Рядом с «ныне царствующей» фавориткой сидит худой остроносый человек в иностранном мундире, с большим, выдающимся кадыком. Это майор Робертс — британский военный агент при нашем корпусе. О нем втихомолку говорят в штабе, что этот офицер в небольшом чине значит не менее генерала, что через голову корпусного он поддерживает непосредственную связь со ставкой великого князя[14] и что сам Баратов не брезгует заискивать перед ним. Я присматриваюсь к нему. Бесстрастное, чисто выбритое лицо, типичное лицо надменного бритта, и только мутно-серые, глубоко ушедшие под лоб, жестокие глаза да квадратный подбородок свидетельствуют о властном характере и силе воли этого человека.
Обед подходит к концу. Казаки и лакеи-персы разносят фрукты и мороженое. Звонче становится смех женщин, чаще звенят бокалы. Каргаретели нагнулся к одной из фавориток и что-то шепчет ей на ухо. Она жеманно откидывается назад и, закатывая глаза, хохочет мелким, деланым смехом.
В центре стола возникает веселое оживление. Раздаются возгласы: «Просим! Просим!» Со своего места встает красивый, холеный офицер в прекрасно сшитом новеньком френче с полковничьими погонами. Все стихает. Мастерски подражая манерам парижских шансонеток, полковник поет хрипловатым, словно с перепоя, голосом скабрезную французскую песенку:
J’ai соnnu une blonde,
Il n’y a qu’une seule au monde[15].
В самых пикантных местах дамы стыдливо потупляют глазки, а мужчины громко хохочут. Полковник заканчивает под гром аплодисментов. Сам корпусной смеется и награждает певца несколькими хлопками.

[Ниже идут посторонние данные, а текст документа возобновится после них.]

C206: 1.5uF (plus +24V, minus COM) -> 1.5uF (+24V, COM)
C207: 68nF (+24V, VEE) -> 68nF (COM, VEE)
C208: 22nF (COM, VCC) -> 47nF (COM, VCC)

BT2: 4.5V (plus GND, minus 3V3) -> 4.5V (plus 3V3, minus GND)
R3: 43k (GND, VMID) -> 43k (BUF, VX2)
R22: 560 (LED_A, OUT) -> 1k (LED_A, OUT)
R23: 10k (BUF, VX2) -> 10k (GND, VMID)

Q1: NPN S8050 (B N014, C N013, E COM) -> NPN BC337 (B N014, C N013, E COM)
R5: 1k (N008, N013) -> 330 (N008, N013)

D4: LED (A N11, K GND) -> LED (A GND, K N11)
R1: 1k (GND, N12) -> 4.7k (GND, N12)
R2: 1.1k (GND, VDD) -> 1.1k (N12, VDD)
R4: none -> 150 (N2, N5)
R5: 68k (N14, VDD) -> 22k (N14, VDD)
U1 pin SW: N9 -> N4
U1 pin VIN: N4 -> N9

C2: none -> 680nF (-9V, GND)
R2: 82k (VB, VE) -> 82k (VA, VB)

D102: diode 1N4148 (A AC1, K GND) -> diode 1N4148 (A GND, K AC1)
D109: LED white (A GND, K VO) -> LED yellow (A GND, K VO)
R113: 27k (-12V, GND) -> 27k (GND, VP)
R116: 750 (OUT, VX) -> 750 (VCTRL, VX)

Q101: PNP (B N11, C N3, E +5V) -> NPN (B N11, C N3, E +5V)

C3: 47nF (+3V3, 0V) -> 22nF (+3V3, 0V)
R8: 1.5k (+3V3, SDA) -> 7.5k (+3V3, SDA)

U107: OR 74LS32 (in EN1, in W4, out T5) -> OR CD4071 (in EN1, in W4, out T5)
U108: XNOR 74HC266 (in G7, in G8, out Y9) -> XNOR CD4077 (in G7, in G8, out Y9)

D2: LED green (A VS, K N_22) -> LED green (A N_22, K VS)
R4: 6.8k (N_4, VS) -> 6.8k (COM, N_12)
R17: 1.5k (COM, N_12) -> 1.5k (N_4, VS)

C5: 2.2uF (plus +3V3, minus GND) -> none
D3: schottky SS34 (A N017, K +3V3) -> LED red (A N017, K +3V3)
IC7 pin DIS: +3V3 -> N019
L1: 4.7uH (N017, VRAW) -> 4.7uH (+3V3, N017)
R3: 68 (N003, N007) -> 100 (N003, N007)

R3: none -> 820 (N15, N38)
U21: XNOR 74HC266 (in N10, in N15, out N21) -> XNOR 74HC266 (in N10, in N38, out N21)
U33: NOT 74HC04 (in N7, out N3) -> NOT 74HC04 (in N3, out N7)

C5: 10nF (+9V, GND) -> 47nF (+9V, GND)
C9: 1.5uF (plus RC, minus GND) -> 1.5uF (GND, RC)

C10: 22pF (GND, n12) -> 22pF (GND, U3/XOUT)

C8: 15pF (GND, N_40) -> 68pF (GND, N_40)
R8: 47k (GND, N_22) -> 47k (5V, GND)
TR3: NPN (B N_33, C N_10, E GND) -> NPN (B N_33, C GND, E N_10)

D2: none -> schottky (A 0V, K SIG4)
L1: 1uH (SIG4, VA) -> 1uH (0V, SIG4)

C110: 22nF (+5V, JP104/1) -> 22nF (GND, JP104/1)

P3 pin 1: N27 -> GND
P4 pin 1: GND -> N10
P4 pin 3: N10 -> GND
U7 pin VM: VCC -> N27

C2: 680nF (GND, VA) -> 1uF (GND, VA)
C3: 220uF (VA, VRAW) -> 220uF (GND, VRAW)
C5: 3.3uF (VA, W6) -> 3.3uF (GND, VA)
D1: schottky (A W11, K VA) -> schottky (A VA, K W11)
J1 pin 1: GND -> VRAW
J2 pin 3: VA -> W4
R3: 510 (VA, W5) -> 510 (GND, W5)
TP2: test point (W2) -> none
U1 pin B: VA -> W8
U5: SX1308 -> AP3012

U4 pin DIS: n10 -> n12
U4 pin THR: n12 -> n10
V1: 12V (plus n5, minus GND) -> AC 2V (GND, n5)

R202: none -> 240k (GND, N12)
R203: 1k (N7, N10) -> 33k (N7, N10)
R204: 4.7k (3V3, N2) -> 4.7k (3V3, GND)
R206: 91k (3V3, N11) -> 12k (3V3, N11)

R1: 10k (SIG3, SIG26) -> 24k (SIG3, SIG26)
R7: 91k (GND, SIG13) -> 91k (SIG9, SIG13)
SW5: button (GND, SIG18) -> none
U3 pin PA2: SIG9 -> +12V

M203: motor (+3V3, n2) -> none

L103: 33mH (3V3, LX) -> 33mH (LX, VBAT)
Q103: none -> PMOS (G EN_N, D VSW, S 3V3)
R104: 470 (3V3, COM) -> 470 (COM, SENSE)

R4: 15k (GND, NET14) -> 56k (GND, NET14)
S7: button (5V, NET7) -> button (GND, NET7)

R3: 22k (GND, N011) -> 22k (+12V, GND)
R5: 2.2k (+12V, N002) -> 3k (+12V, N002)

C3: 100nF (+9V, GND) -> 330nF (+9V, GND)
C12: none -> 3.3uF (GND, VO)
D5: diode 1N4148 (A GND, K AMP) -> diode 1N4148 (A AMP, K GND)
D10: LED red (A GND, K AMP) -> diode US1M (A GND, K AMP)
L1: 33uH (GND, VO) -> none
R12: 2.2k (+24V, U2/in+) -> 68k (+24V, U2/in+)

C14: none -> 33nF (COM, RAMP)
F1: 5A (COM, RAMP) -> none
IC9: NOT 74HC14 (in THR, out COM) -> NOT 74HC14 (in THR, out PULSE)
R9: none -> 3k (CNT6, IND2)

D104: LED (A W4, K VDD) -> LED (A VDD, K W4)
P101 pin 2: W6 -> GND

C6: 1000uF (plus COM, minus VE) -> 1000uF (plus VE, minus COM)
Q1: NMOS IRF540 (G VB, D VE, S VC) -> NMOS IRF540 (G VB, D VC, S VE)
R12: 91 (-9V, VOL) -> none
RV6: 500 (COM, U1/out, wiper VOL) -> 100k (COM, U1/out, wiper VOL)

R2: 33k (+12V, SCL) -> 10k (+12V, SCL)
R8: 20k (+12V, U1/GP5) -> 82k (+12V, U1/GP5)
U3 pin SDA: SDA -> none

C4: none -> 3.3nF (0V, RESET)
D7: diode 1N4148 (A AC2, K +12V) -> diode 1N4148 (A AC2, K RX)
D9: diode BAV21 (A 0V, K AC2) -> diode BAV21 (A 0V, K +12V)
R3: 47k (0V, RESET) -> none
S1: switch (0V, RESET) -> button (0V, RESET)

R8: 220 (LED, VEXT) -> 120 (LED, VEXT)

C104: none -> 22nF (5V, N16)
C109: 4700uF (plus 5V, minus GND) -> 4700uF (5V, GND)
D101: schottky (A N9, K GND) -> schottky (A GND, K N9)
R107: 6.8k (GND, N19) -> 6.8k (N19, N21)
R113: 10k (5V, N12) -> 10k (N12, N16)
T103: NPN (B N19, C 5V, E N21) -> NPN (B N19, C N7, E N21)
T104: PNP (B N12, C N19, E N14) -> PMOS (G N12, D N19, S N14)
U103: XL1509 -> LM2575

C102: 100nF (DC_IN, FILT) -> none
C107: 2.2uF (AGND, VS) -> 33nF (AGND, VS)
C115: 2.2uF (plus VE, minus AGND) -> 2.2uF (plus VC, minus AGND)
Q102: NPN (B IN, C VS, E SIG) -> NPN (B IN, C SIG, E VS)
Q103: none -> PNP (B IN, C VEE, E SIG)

Рядом со мною сидит Гамалий. Он с аппетитом ест, обильно запивая кушанья красным вином. Лицо его замкнуто, и я тщетно пытаюсь прочесть в его глазах впечатление от всего того, что происходит вокруг нас.
Наконец генерал встает и в короткой речи благодарит гостей. Снова шум, приветствия, подобострастные взгляды. «Музыкантский» стол гремит «ура», и под звуки оркестра, играющего генеральский марш, корпусный в сопровождении Робертса уходит через сад в свои покои.
Зуев и Химич, оба основательно охмелевшие, выбираются из толпы бушующих офицеров и, покачиваясь, бредут к нам.
— А мы за вами, — лепечет Зуев, — мы за вами, господин есаул. Верьте, честное-е… слов-во… мы за вас… ду-у… шш… — Он заикается и тянет: — Ду-у-шу отда-а-дим.
— Отдадим, ей-богу, — подтверждает Химич.
— Ну, ребятки, — ласково перебивает Гамалий, — верю, верю вам, вот скоро и докажете все, а теперь сидайте на коней и айда в сотню, через час и мы приедем.
Зуев, пошатываясь, берет под козырек, а Химич смеется хитрым казацким смешком и пьяным, фамильярным голосом говорит:
— Начальство до дивок п-ишло… пон-нимаем… Ну, нехай вам боже, а нам описля!
Оба бредут к воротам разыскивать своих вестовых в куче перемешавшихся людей и лошадей. Мы идем в комнату дежурного штаб-офицера.
Сад пустеет.
Гамалий в отличном настроении. Он вспоминает свою службу вольноопределяющимся в 1904 году.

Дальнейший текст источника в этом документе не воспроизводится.